The truly intriguing angle on the Polonator is that it is a completely open architecture. If you want to play around with different chemistries, go ahead (but please respect appropriate licenses!). I'm guessing you could probably run any of the existing amplification-based chemistries on it (again, licenses might be an issue) -- presumably with a loss of performance. Of course, with 454 you need continuous watching of a small bit of the flowcell, so the machine isn't ideal. But that isn't the point -- you could use this as a general hardware & software chassis to experiment. I speculated previously that some new sequencing-by-synthesis chemistries could be run on the Polonator, and on further reflection I'm wondering if the optical-based nanopore scheme could be prototyped on a Polonator. NAR published earlier this year another proposed chemistry that would seem Polonator-friendly.

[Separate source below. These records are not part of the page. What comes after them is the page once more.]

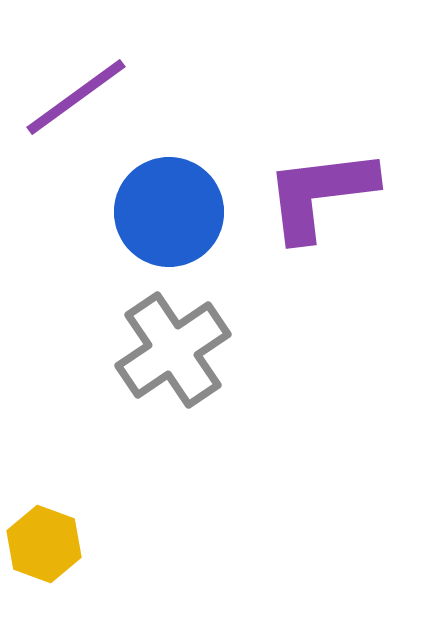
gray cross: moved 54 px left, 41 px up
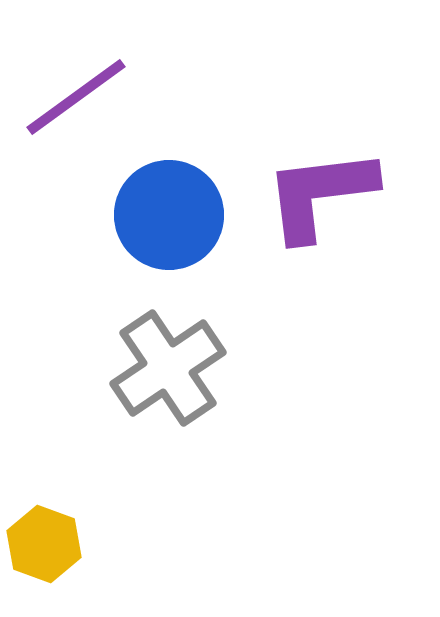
blue circle: moved 3 px down
gray cross: moved 5 px left, 18 px down
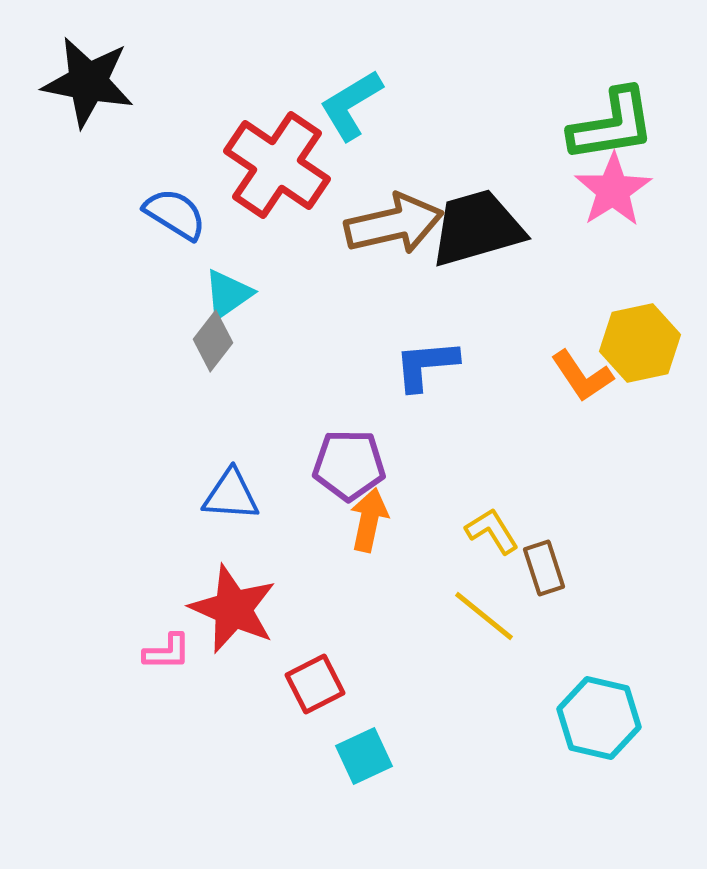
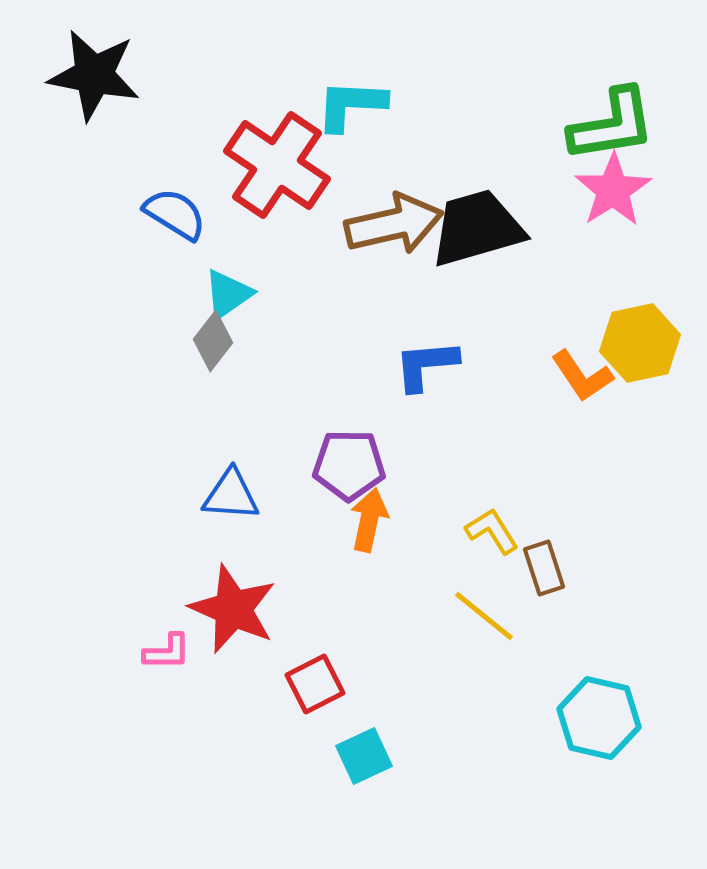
black star: moved 6 px right, 7 px up
cyan L-shape: rotated 34 degrees clockwise
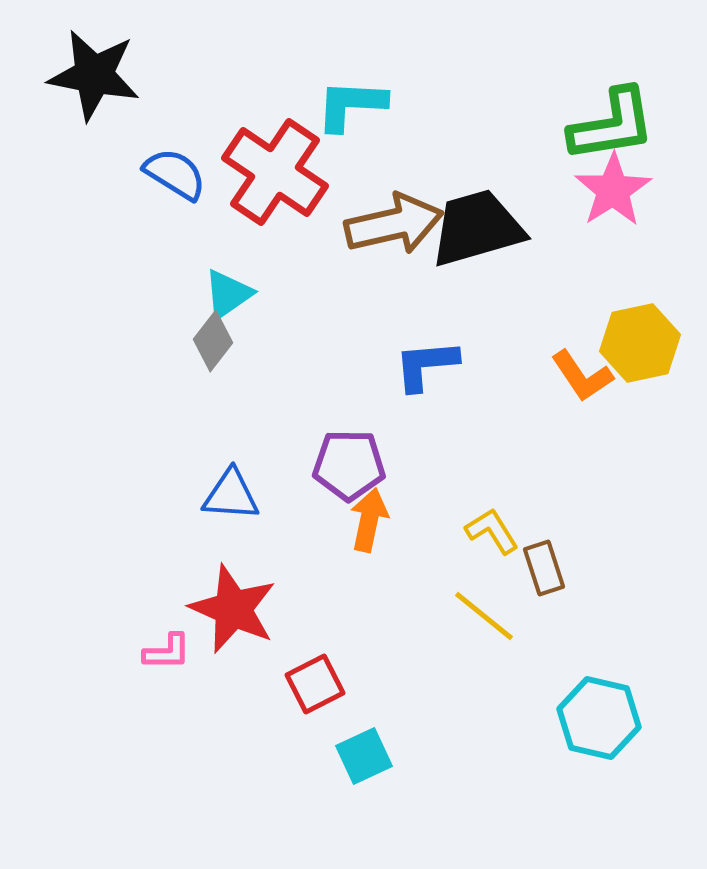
red cross: moved 2 px left, 7 px down
blue semicircle: moved 40 px up
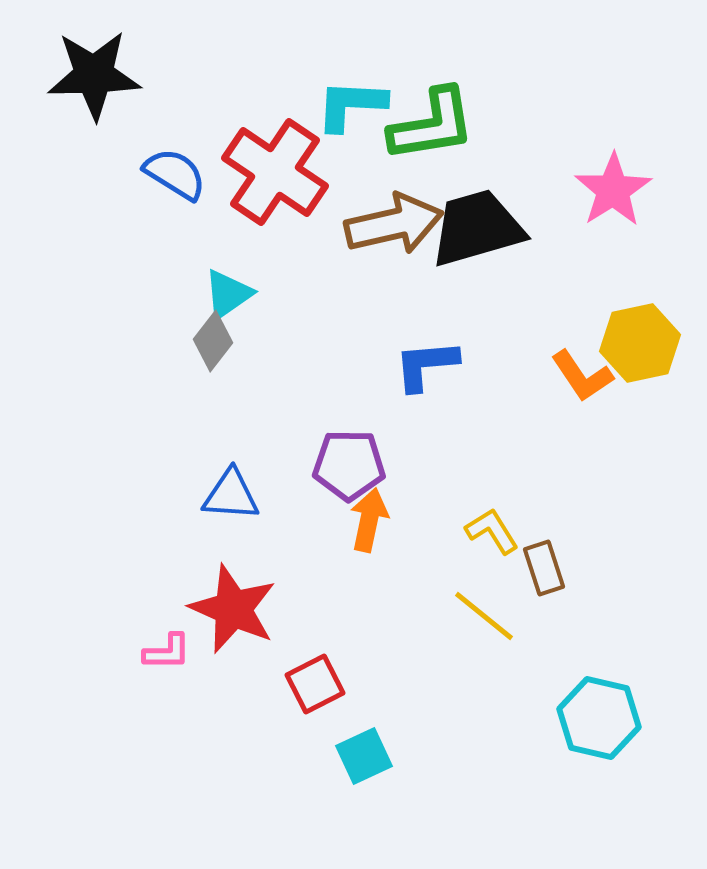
black star: rotated 12 degrees counterclockwise
green L-shape: moved 180 px left
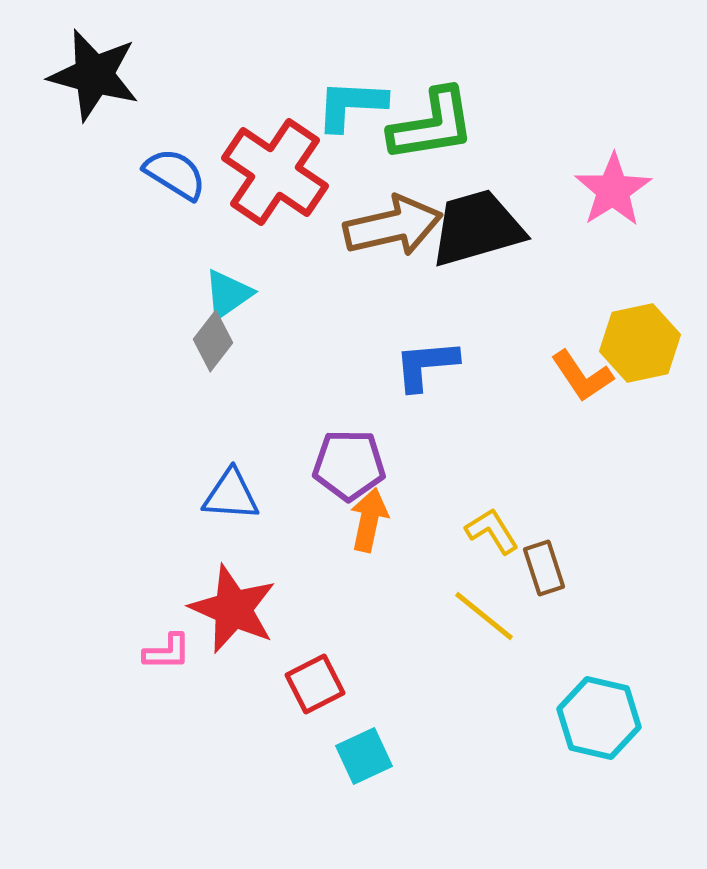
black star: rotated 16 degrees clockwise
brown arrow: moved 1 px left, 2 px down
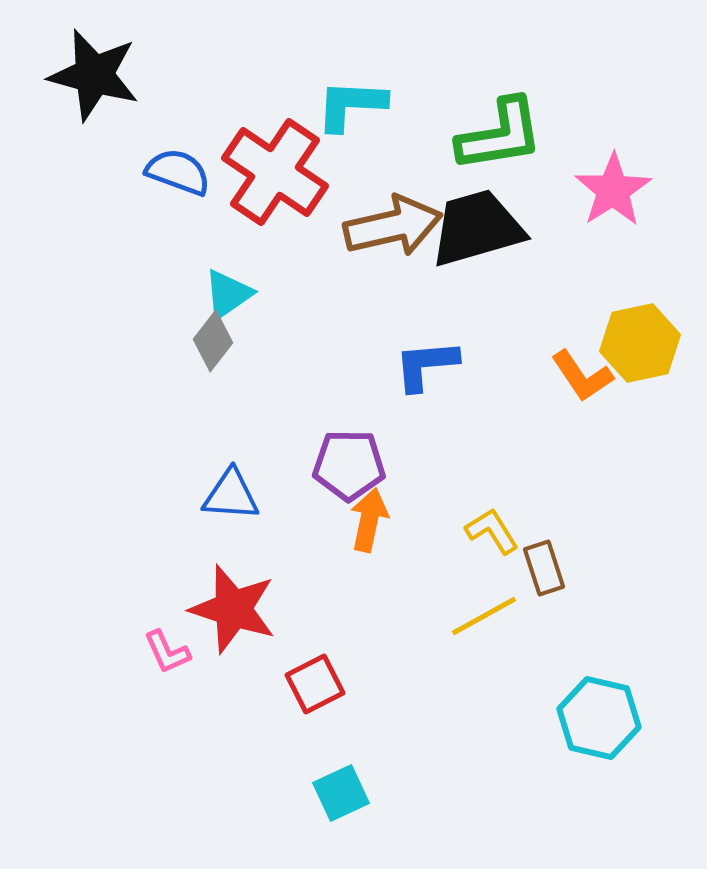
green L-shape: moved 68 px right, 10 px down
blue semicircle: moved 3 px right, 2 px up; rotated 12 degrees counterclockwise
red star: rotated 6 degrees counterclockwise
yellow line: rotated 68 degrees counterclockwise
pink L-shape: rotated 66 degrees clockwise
cyan square: moved 23 px left, 37 px down
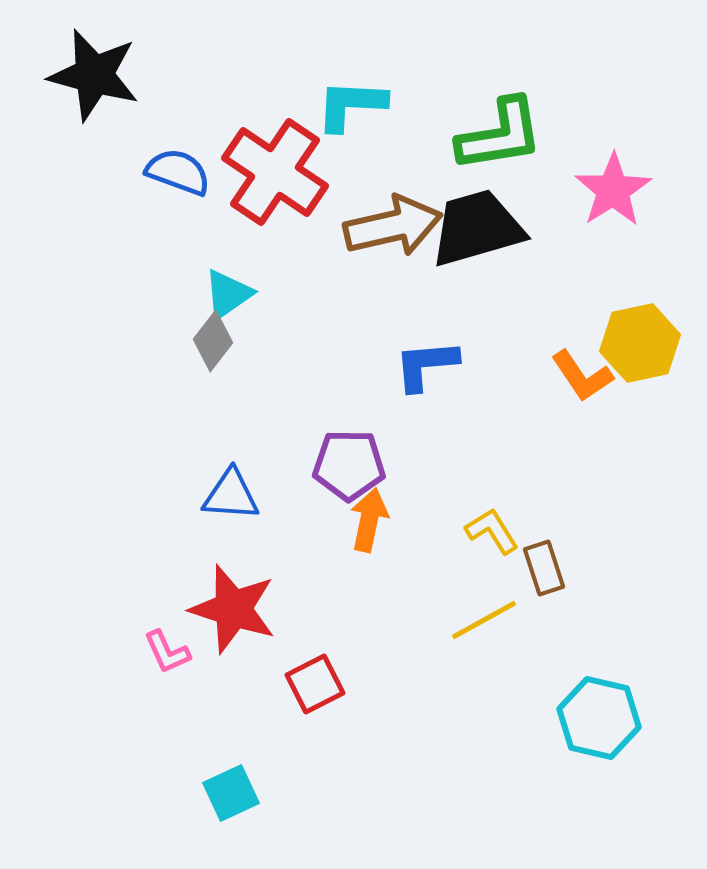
yellow line: moved 4 px down
cyan square: moved 110 px left
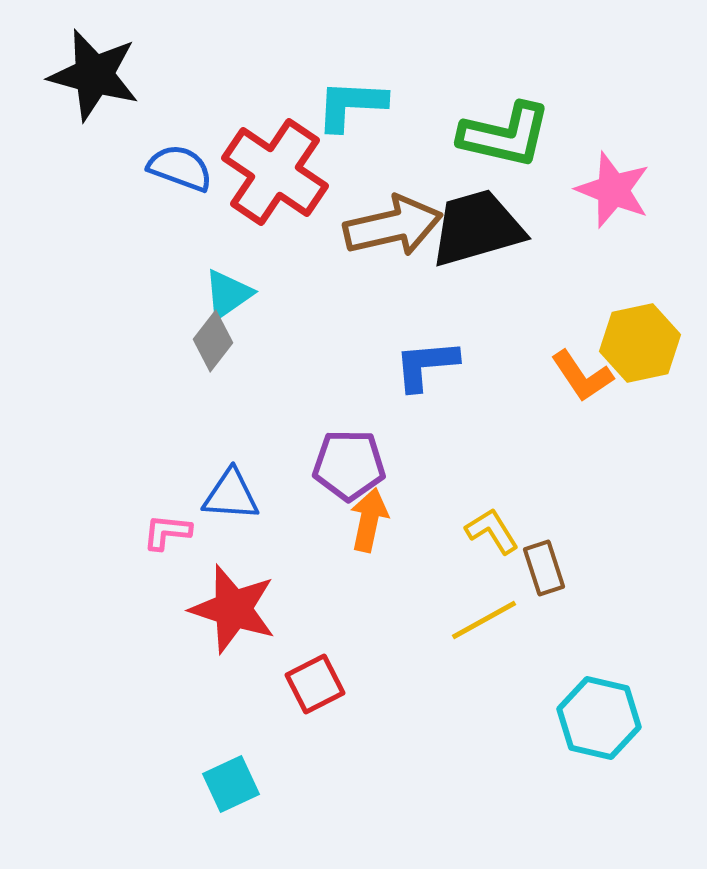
green L-shape: moved 5 px right; rotated 22 degrees clockwise
blue semicircle: moved 2 px right, 4 px up
pink star: rotated 18 degrees counterclockwise
pink L-shape: moved 120 px up; rotated 120 degrees clockwise
cyan square: moved 9 px up
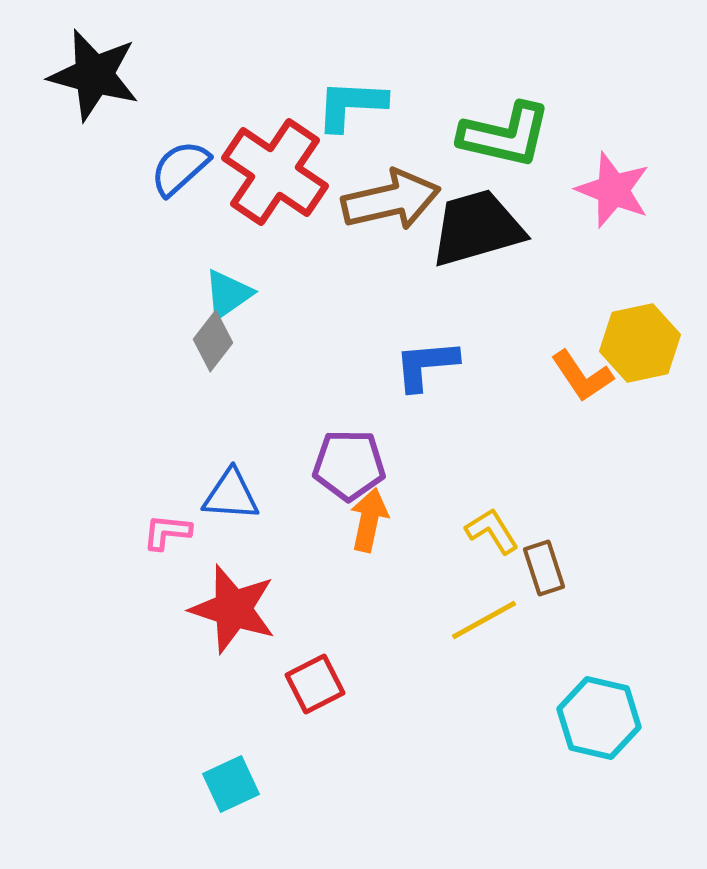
blue semicircle: rotated 62 degrees counterclockwise
brown arrow: moved 2 px left, 26 px up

If you wish to reprogram the fluidics, go ahead! If you wish to image only in 1 color (the default chemistry requires 4), that's programmable. Everything is programmable.

That's pretty enticing from a techie angle, but it's also a pretty risky business strategy. Generally such an expensive gadget is either paid for with a hefty markup up front and/or a hefty premium on reagents. But, while standard reagent kits are on the way, there's nothing proprietary about them. Anyone can whip up their own. Just like the hardware & software, the wetware is all open as well.

There's also the issue of the current chemistry, which appears to be the original Church lab sequencing-by-ligation scheme. That means a bunch of sample prep steps and very short reads -- 26 nucleotides of tag. The tags are derived from the original sequence in a predictable way but which isn't quite like getting two simple paired-end or mate-pair reads. That may be a barrier to many software toolsmiths including Polonator in their code, though perhaps with wide acceptance that would happen. But, with 10Gbases of data after 80 hours of running, it may attract some attention!

I'm trying to figure out how I would use one if I had one. In the abstract sense, polony sequencing has already been shown quite capable of sequencing bacterial genomes. Also, Complete Genomics' chemistry generates reads in the same ballpark and they are tackling human. But would I have the courage to try that? Certainly in my current professional situation it would be going out a bit on a limb. Plus, even at under $200K it really needs to be kept busy to look like a good buy. Does almost make me wish I was back in graduate school, as that is the time to experiment with such cool toys!

On the other hand, I do have some notions of what I might try out on one. Not enough notions to be able to justify buying one, but certainly if I could rent some time on one at a reasonable price I'd jump at the notion. With luck, a service provider or two will decide to offer Polonating as a service. Or, perhaps someone who has bought one might be interested in collaborating on some interesting clinically-relevant projects? If so, leave me a comment here (which I won't make visible) & we can talk!